Poste de Frontière et Parking Douanier du Cameroun, frontière Cameroun – Gabon sur le Fleuve Ntem, le Pont d’Eboro (2005) sur la droite à demi plan, le Poste de Gendarmerie du Gabon en dernier plan sur la colline.

Les experts de la commission ad hoc des frontières entre le Gabon et le Cameroun réunis à Libreville du 16 au 19 décembre 2015, se sont félicités de l’absence de contestation dans le tracé de la frontière commune, indique un communiqué du ministère de l’Intérieur.

De la lecture du Communiqué conjoint par Mme Tatiana Magouya Iga Iga, conseiller diplomatique du ministre de l’Intérieur de la République Gabonaise et du procès-verbal rendu public par Monsieur Louis de Gonzaque Anaclet Ndzana, Inspecteur n°3 a l’Inspection générale de l’administration territoriale au ministère de l’administration territoriale et de la décentralisation du Cameroun, il ressort que les deux parties se félicitent de l’absence de contestation portant sur le tracé de la frontière commune, telle que définie par la Convention franco-allemande du 18 avril 1908.

Les deux délégations ont estimé que le pont construit par le Gabon en 1974 sur la rivière Kyé n’avait aucune incidence sur le tracé de la frontière.
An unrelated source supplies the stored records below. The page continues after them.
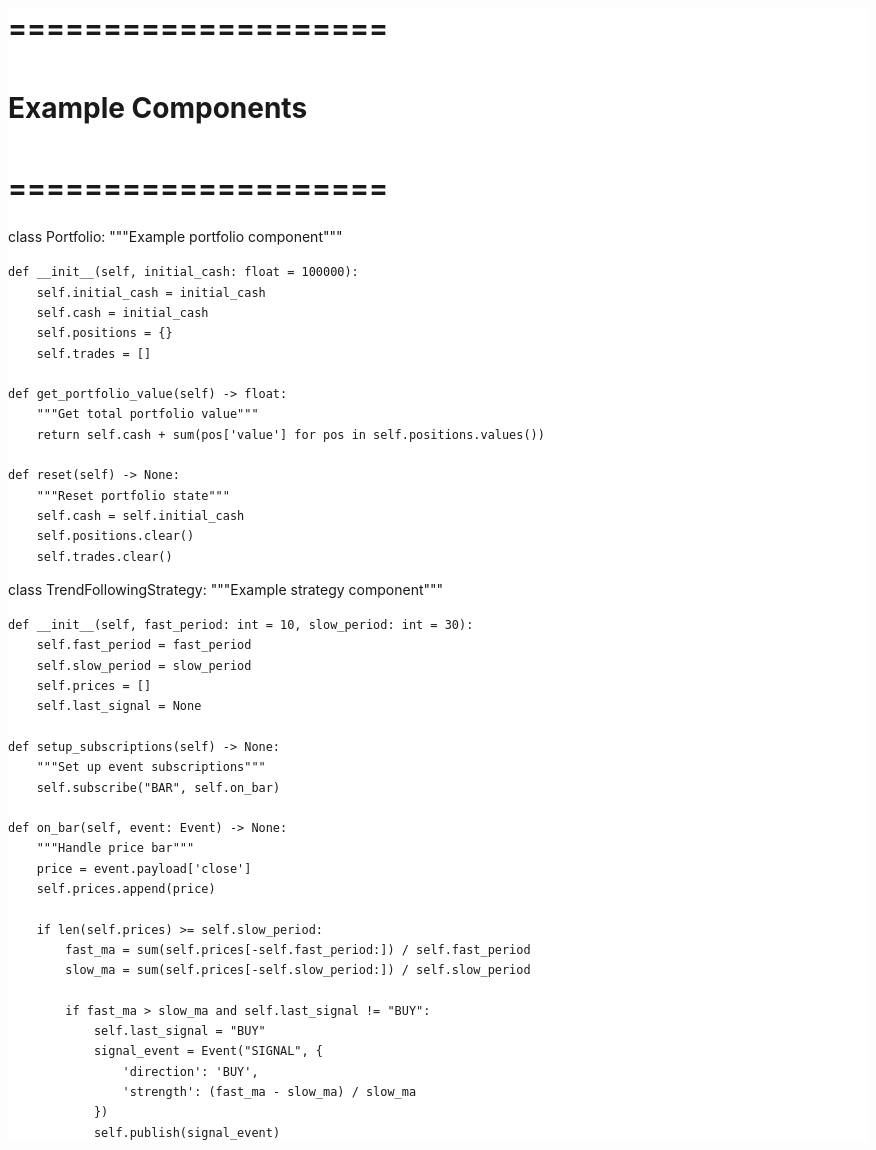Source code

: # ====================
# Example Components
# ====================

class Portfolio:
    """Example portfolio component"""
    
    def __init__(self, initial_cash: float = 100000):
        self.initial_cash = initial_cash
        self.cash = initial_cash
        self.positions = {}
        self.trades = []
    
    def get_portfolio_value(self) -> float:
        """Get total portfolio value"""
        return self.cash + sum(pos['value'] for pos in self.positions.values())
    
    def reset(self) -> None:
        """Reset portfolio state"""
        self.cash = self.initial_cash
        self.positions.clear()
        self.trades.clear()

class TrendFollowingStrategy:
    """Example strategy component"""
    
    def __init__(self, fast_period: int = 10, slow_period: int = 30):
        self.fast_period = fast_period
        self.slow_period = slow_period
        self.prices = []
        self.last_signal = None
    
    def setup_subscriptions(self) -> None:
        """Set up event subscriptions"""
        self.subscribe("BAR", self.on_bar)
    
    def on_bar(self, event: Event) -> None:
        """Handle price bar"""
        price = event.payload['close']
        self.prices.append(price)
        
        if len(self.prices) >= self.slow_period:
            fast_ma = sum(self.prices[-self.fast_period:]) / self.fast_period
            slow_ma = sum(self.prices[-self.slow_period:]) / self.slow_period
            
            if fast_ma > slow_ma and self.last_signal != "BUY":
                self.last_signal = "BUY"
                signal_event = Event("SIGNAL", {
                    'direction': 'BUY',
                    'strength': (fast_ma - slow_ma) / slow_ma
                })
                self.publish(signal_event)
            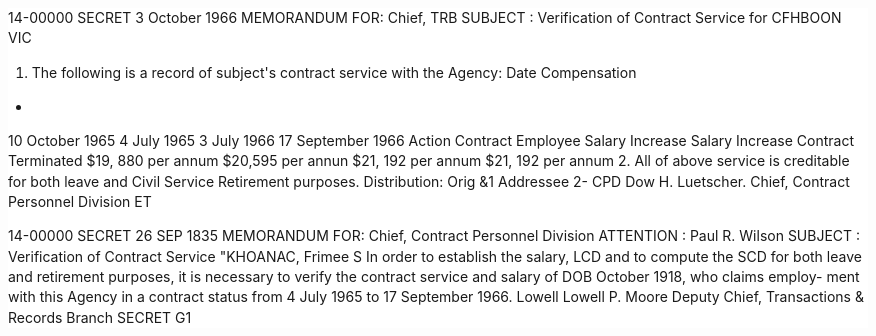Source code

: 14-00000
SECRET
3 October 1966
MEMORANDUM FOR: Chief, TRB
SUBJECT
: Verification of Contract Service for
CFHBOON VIC
1. The following is a record of subject's contract service with
the Agency:
Date
Compensation
-
10 October 1965
4 July 1965
3 July 1966
17 September 1966
Action
Contract Employee
Salary Increase
Salary Increase
Contract Terminated
$19, 880 per annum
$20,595 per annun
$21, 192 per annum
$21, 192 per annum
2. All of above service is creditable for both leave and Civil
Service Retirement purposes.
Distribution:
Orig &1 Addressee
2- CPD
Dow H. Luetscher.
Chief, Contract Personnel Division
ET

14-00000
SECRET
26 SEP 1835
MEMORANDUM FOR: Chief, Contract Personnel Division
ATTENTION
:
Paul R. Wilson
SUBJECT
:
Verification of Contract Service
"KHOANAC, Frimee S
In order to establish the salary, LCD and to compute
the SCD for both leave and retirement purposes, it is
necessary to verify the contract service and salary of
DOB October 1918,
who claims employ-
ment with this Agency in a contract status from 4 July 1965
to 17 September 1966.
Lowell
Lowell P. Moore
Deputy Chief, Transactions & Records Branch
SECRET
G1
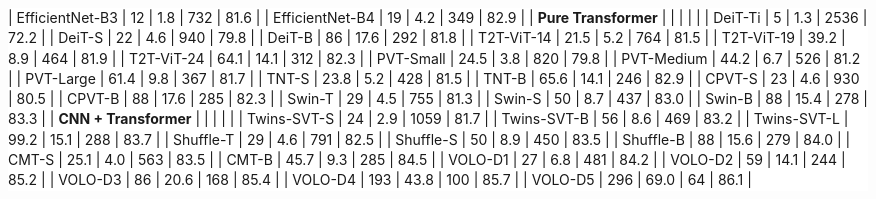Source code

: | EfficientNet-B3       | 12        | 1.8      | 732                 | 81.6     |
| EfficientNet-B4       | 19        | 4.2      | 349                 | 82.9     |
| **Pure Transformer**  |           |          |                     |          |
| DeiT-Ti               | 5         | 1.3      | 2536                | 72.2     |
| DeiT-S                | 22        | 4.6      | 940                 | 79.8     |
| DeiT-B                | 86        | 17.6     | 292                 | 81.8     |
| T2T-ViT-14            | 21.5      | 5.2      | 764                 | 81.5     |
| T2T-ViT-19            | 39.2      | 8.9      | 464                 | 81.9     |
| T2T-ViT-24            | 64.1      | 14.1     | 312                 | 82.3     |
| PVT-Small             | 24.5      | 3.8      | 820                 | 79.8     |
| PVT-Medium            | 44.2      | 6.7      | 526                 | 81.2     |
| PVT-Large             | 61.4      | 9.8      | 367                 | 81.7     |
| TNT-S                 | 23.8      | 5.2      | 428                 | 81.5     |
| TNT-B                 | 65.6      | 14.1     | 246                 | 82.9     |
| CPVT-S                | 23        | 4.6      | 930                 | 80.5     |
| CPVT-B                | 88        | 17.6     | 285                 | 82.3     |
| Swin-T                | 29        | 4.5      | 755                 | 81.3     |
| Swin-S                | 50        | 8.7      | 437                 | 83.0     |
| Swin-B                | 88        | 15.4     | 278                 | 83.3     |
| **CNN + Transformer** |           |          |                     |          |
| Twins-SVT-S           | 24        | 2.9      | 1059                | 81.7     |
| Twins-SVT-B           | 56        | 8.6      | 469                 | 83.2     |
| Twins-SVT-L           | 99.2      | 15.1     | 288                 | 83.7     |
| Shuffle-T             | 29        | 4.6      | 791                 | 82.5     |
| Shuffle-S             | 50        | 8.9      | 450                 | 83.5     |
| Shuffle-B             | 88        | 15.6     | 279                 | 84.0     |
| CMT-S                 | 25.1      | 4.0      | 563                 | 83.5     |
| CMT-B                 | 45.7      | 9.3      | 285                 | 84.5     |
| VOLO-D1               | 27        | 6.8      | 481                 | 84.2     |
| VOLO-D2               | 59        | 14.1     | 244                 | 85.2     |
| VOLO-D3               | 86        | 20.6     | 168                 | 85.4     |
| VOLO-D4               | 193       | 43.8     | 100                 | 85.7     |
| VOLO-D5               | 296       | 69.0     | 64                  | 86.1     |
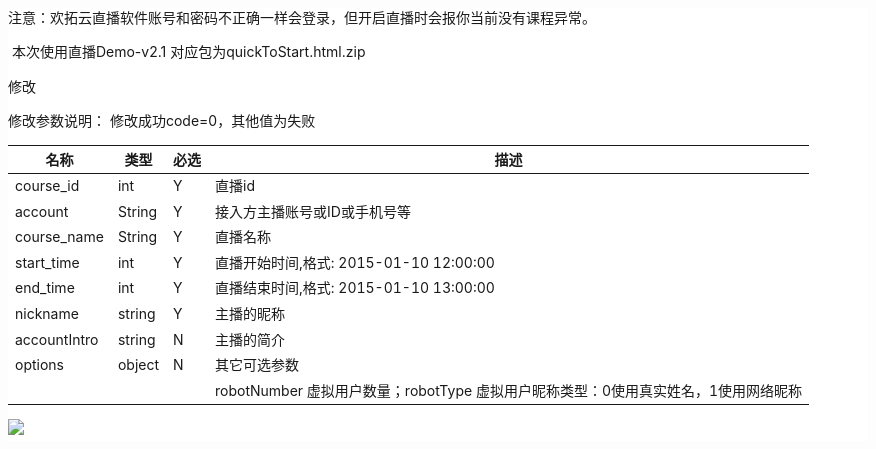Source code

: 



   注意：欢拓云直播软件账号和密码不正确一样会登录，但开启直播时会报你当前没有课程异常。

​     本次使用直播Demo-v2.1 对应包为quickToStart.html.zip

修改

  修改参数说明： 修改成功code=0，其他值为失败

| 名称         | 类型   | 必选 | 描述                                                         |
| ------------ | ------ | ---- | ------------------------------------------------------------ |
| course_id    | int    | Y    | 直播id                                                       |
| account      | String | Y    | 接入方主播账号或ID或手机号等                                 |
| course_name  | String | Y    | 直播名称                                                     |
| start_time   | int    | Y    | 直播开始时间,格式: 2015-01-10 12:00:00                       |
| end_time     | int    | Y    | 直播结束时间,格式: 2015-01-10 13:00:00                       |
| nickname     | string | Y    | 主播的昵称                                                   |
| accountIntro | string | N    | 主播的简介                                                   |
| options      | object | N    | 其它可选参数                                                 |
|              |        |      | robotNumber 虚拟用户数量；robotType 虚拟用户昵称类型：0使用真实姓名，1使用网络昵称 |



![](C:/Users/GT/Desktop/1.png)


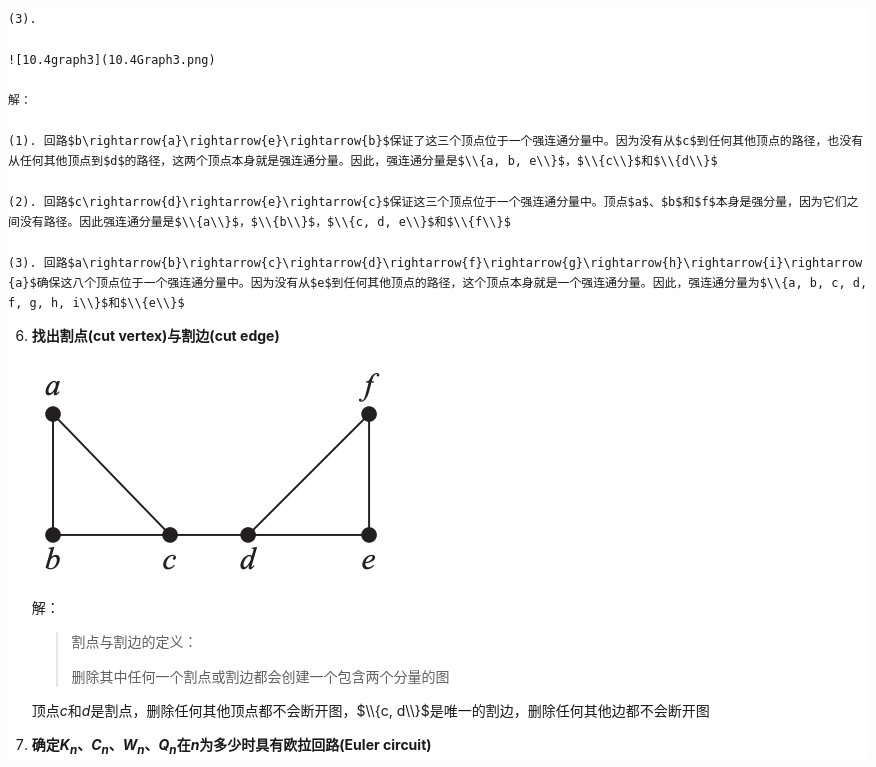     (3). 

    ![10.4graph3](10.4Graph3.png)

    解：

    (1). 回路$b\rightarrow{a}\rightarrow{e}\rightarrow{b}$保证了这三个顶点位于一个强连通分量中。因为没有从$c$到任何其他顶点的路径，也没有从任何其他顶点到$d$的路径，这两个顶点本身就是强连通分量。因此，强连通分量是$\\{a, b, e\\}$，$\\{c\\}$和$\\{d\\}$

    (2). 回路$c\rightarrow{d}\rightarrow{e}\rightarrow{c}$保证这三个顶点位于一个强连通分量中。顶点$a$、$b$和$f$本身是强分量，因为它们之间没有路径。因此强连通分量是$\\{a\\}$，$\\{b\\}$，$\\{c, d, e\\}$和$\\{f\\}$

    (3). 回路$a\rightarrow{b}\rightarrow{c}\rightarrow{d}\rightarrow{f}\rightarrow{g}\rightarrow{h}\rightarrow{i}\rightarrow{a}$确保这八个顶点位于一个强连通分量中。因为没有从$e$到任何其他顶点的路径，这个顶点本身就是一个强连通分量。因此，强连通分量为$\\{a, b, c, d, f, g, h, i\\}$和$\\{e\\}$

6. **找出割点(cut vertex)与割边(cut edge)**

    ![10.4graph4](10.4Graph4.png)

    解：
    
    >   割点与割边的定义：
    >
    >   删除其中任何一个割点或割边都会创建一个包含两个分量的图

    顶点$c$和$d$是割点，删除任何其他顶点都不会断开图，$\\{c, d\\}$是唯一的割边，删除任何其他边都不会断开图

7. **确定$K_n$、$C_n$、$W_n$、$Q_n$在$n$为多少时具有欧拉回路(Euler circuit)**

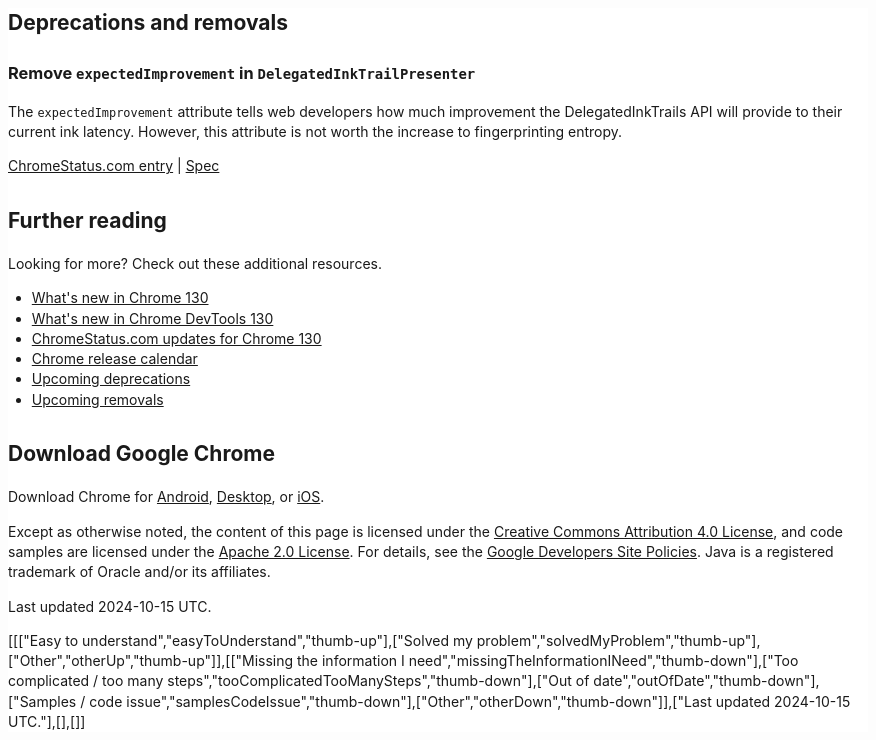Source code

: ## Deprecations and removals

### Remove `expectedImprovement` in `DelegatedInkTrailPresenter`

The `expectedImprovement` attribute tells web developers how much improvement the DelegatedInkTrails API will provide to their current ink latency. However, this attribute is not worth the increase to fingerprinting entropy.

[ChromeStatus.com entry](https://chromestatus.com/feature/5194773674328064) | [Spec](https://wicg.github.io/ink-enhancement)

## Further reading

Looking for more? Check out these additional resources.

  * [What's new in Chrome 130](/blog/new-in-chrome-130)
  * [What's new in Chrome DevTools 130](/blog/new-in-devtools-130)
  * [ChromeStatus.com updates for Chrome 130](https://chromestatus.com/features#milestone%3D130)
  * [Chrome release calendar](https://chromiumdash.appspot.com/schedule)
  * [Upcoming deprecations](https://chromestatus.com/features#browsers.chrome.status%3A%22Deprecated%22)
  * [Upcoming removals](https://chromestatus.com/features#browsers.chrome.status%3A%22Removed%22)

## Download Google Chrome

Download Chrome for [Android](https://play.google.com/store/apps/details?id=com.android.chrome), [Desktop](https://www.google.com/chrome/), or [iOS](https://apps.apple.com/us/app/google-chrome/id535886823). 

Except as otherwise noted, the content of this page is licensed under the [Creative Commons Attribution 4.0 License](https://creativecommons.org/licenses/by/4.0/), and code samples are licensed under the [Apache 2.0 License](https://www.apache.org/licenses/LICENSE-2.0). For details, see the [Google Developers Site Policies](https://developers.google.com/site-policies). Java is a registered trademark of Oracle and/or its affiliates.

Last updated 2024-10-15 UTC.

[[["Easy to understand","easyToUnderstand","thumb-up"],["Solved my problem","solvedMyProblem","thumb-up"],["Other","otherUp","thumb-up"]],[["Missing the information I need","missingTheInformationINeed","thumb-down"],["Too complicated / too many steps","tooComplicatedTooManySteps","thumb-down"],["Out of date","outOfDate","thumb-down"],["Samples / code issue","samplesCodeIssue","thumb-down"],["Other","otherDown","thumb-down"]],["Last updated 2024-10-15 UTC."],[],[]]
Elles ont recommandé que tout problème qui surviendrait relativement à son usage et/ou à sa gestion soit renvoyé, pour examen, à leurs Gouvernements respectifs.

Toutefois, elles ont relevé essentiellement l’absence d’activités de la commission ad hoc créée par le Protocole d’accord relatif à la frontière entre le Cameroun et le Gabon, signé le 14 juin 1976 à Ngaoundéré.

Pendant trois jours, les experts des deux pays ont planché notamment, sur l’évolution de la situation des questions frontalières, depuis la 12ème session de la Grande commission mixte de coopération, tenue du 14 au 18 juillet 1997 à Libreville.

La définition et la programmation des missions conjointes de terrain à la frontière commune, en prélude aux opérations de démarcation, la problématiques de la gestion de la frontière, de la circulation des personnes et des biens, ainsi que de l’utilisation de la rivière Ayina, dans sa partie frontière entre les deux (02) pays ; la gestion de la frontière dans la zone des Parcs nationaux respectifs du Gabon, du Cameroun et du Congo ; ainsi que la sécurité et insécurité transfrontalières (faisabilité et applicabilité de l’accord portant création de la Commission mixte permanente de sécurité transfrontalière) étaient au programme des discussions.